Data shown =
+++
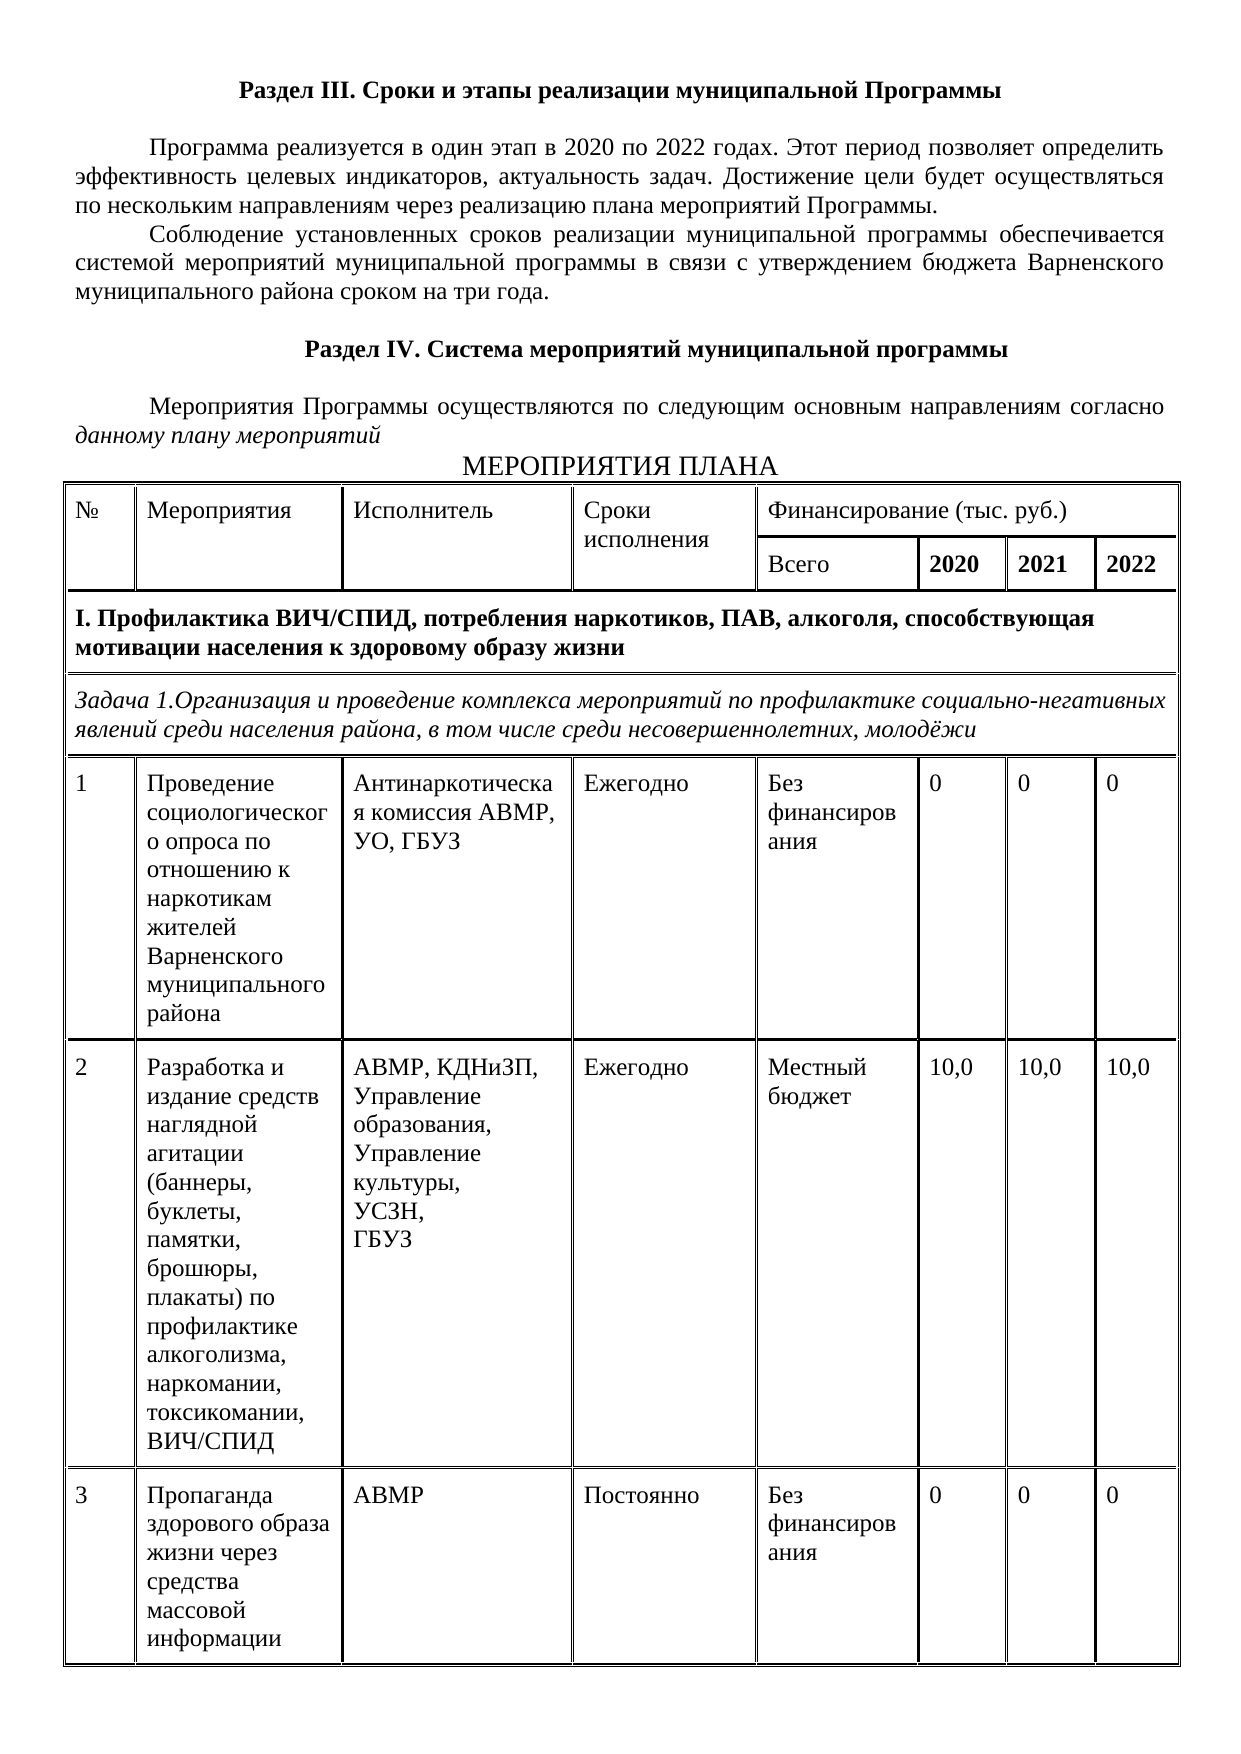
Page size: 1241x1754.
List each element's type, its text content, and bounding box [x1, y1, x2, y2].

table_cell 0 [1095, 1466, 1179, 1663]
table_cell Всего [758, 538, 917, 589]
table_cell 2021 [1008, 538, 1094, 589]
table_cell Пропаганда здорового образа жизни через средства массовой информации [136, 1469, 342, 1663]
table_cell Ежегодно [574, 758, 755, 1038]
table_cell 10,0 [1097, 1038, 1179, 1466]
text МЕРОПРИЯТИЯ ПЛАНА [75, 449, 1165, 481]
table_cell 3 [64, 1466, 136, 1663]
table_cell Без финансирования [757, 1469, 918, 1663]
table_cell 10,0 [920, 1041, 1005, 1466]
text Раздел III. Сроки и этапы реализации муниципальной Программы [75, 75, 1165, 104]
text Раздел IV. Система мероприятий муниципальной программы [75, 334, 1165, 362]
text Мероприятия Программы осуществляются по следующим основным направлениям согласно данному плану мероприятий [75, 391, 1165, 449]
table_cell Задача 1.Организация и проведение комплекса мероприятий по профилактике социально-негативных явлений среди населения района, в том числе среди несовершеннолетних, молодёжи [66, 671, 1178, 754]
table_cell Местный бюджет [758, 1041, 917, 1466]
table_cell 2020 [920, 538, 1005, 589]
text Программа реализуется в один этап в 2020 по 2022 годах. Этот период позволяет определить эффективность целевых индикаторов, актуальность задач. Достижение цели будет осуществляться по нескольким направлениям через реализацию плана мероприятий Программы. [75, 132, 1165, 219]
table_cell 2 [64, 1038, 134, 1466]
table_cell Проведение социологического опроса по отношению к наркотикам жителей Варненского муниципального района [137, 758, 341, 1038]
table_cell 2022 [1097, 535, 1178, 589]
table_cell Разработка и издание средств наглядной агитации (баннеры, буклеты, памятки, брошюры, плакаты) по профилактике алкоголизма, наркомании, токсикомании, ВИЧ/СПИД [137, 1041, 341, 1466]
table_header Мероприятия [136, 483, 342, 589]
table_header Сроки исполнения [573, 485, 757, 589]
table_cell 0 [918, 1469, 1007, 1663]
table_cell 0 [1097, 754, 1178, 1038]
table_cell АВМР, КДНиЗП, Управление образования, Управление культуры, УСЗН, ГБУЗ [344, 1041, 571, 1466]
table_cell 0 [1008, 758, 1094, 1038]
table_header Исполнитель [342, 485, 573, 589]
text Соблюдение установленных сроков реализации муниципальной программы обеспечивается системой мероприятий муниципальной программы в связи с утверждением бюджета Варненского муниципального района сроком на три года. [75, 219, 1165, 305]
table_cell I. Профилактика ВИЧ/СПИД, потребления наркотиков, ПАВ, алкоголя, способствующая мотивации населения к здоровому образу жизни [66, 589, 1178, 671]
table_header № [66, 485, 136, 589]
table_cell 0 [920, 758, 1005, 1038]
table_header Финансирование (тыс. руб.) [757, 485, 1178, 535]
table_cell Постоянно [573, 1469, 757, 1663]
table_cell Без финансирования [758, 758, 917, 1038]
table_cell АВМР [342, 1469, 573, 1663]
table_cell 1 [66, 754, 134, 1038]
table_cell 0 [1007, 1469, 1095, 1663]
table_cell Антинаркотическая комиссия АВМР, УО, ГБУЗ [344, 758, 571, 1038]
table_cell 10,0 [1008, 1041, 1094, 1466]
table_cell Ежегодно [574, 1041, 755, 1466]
+++
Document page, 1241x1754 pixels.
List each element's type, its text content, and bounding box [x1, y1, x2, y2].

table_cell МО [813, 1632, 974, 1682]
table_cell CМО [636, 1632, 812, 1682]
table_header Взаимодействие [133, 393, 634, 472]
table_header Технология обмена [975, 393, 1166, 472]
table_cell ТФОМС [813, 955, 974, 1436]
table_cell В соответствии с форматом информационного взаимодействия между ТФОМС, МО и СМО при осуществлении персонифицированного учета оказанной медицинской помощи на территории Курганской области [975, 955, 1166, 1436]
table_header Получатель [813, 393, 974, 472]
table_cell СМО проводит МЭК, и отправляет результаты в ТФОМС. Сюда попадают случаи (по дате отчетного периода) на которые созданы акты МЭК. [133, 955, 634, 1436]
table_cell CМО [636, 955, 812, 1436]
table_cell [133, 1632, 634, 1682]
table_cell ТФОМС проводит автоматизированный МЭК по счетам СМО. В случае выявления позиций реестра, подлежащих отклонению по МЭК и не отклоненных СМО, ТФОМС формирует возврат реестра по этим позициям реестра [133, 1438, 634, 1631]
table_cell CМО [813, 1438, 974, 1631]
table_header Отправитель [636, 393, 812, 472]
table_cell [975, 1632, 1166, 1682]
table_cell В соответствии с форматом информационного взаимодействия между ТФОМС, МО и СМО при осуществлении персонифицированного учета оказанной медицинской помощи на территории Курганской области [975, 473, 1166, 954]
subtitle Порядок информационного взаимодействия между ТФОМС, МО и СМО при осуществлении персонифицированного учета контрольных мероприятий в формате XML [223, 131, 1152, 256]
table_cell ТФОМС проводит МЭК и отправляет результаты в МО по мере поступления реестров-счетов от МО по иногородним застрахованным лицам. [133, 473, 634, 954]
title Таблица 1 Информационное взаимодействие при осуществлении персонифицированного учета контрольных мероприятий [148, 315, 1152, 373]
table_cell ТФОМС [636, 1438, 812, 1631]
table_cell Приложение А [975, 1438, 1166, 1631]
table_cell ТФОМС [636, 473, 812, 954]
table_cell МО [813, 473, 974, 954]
+++
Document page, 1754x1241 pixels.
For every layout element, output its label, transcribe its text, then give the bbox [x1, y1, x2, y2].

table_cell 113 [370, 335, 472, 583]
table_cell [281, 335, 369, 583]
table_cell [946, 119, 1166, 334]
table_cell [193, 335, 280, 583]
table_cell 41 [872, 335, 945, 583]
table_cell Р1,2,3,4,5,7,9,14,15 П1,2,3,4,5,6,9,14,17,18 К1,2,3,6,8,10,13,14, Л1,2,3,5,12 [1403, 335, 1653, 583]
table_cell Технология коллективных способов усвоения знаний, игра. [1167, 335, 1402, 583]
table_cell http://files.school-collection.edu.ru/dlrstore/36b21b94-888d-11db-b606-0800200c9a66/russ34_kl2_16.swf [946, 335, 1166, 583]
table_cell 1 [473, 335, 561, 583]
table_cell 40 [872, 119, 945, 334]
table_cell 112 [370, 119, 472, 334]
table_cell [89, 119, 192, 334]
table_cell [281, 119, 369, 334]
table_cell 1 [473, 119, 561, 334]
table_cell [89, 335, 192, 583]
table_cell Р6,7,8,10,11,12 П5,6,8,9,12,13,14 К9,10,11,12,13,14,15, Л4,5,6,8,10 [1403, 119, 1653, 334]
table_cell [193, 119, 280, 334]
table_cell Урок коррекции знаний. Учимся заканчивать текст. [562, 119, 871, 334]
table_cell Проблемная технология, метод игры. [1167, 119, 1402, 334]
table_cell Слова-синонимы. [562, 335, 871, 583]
+++
The task = Lines of the material may hold the string "населения". Copy each one that does.

Expected answer =
table_cell Задача 1.Организация и проведение комплекса мероприятий по профилактике социально-негативных явлений среди населения района, в том числе среди несовершеннолетних, молодёжи [66, 671, 1178, 754]
table_cell I. Профилактика ВИЧ/СПИД, потребления наркотиков, ПАВ, алкоголя, способствующая мотивации населения к здоровому образу жизни [66, 589, 1178, 671]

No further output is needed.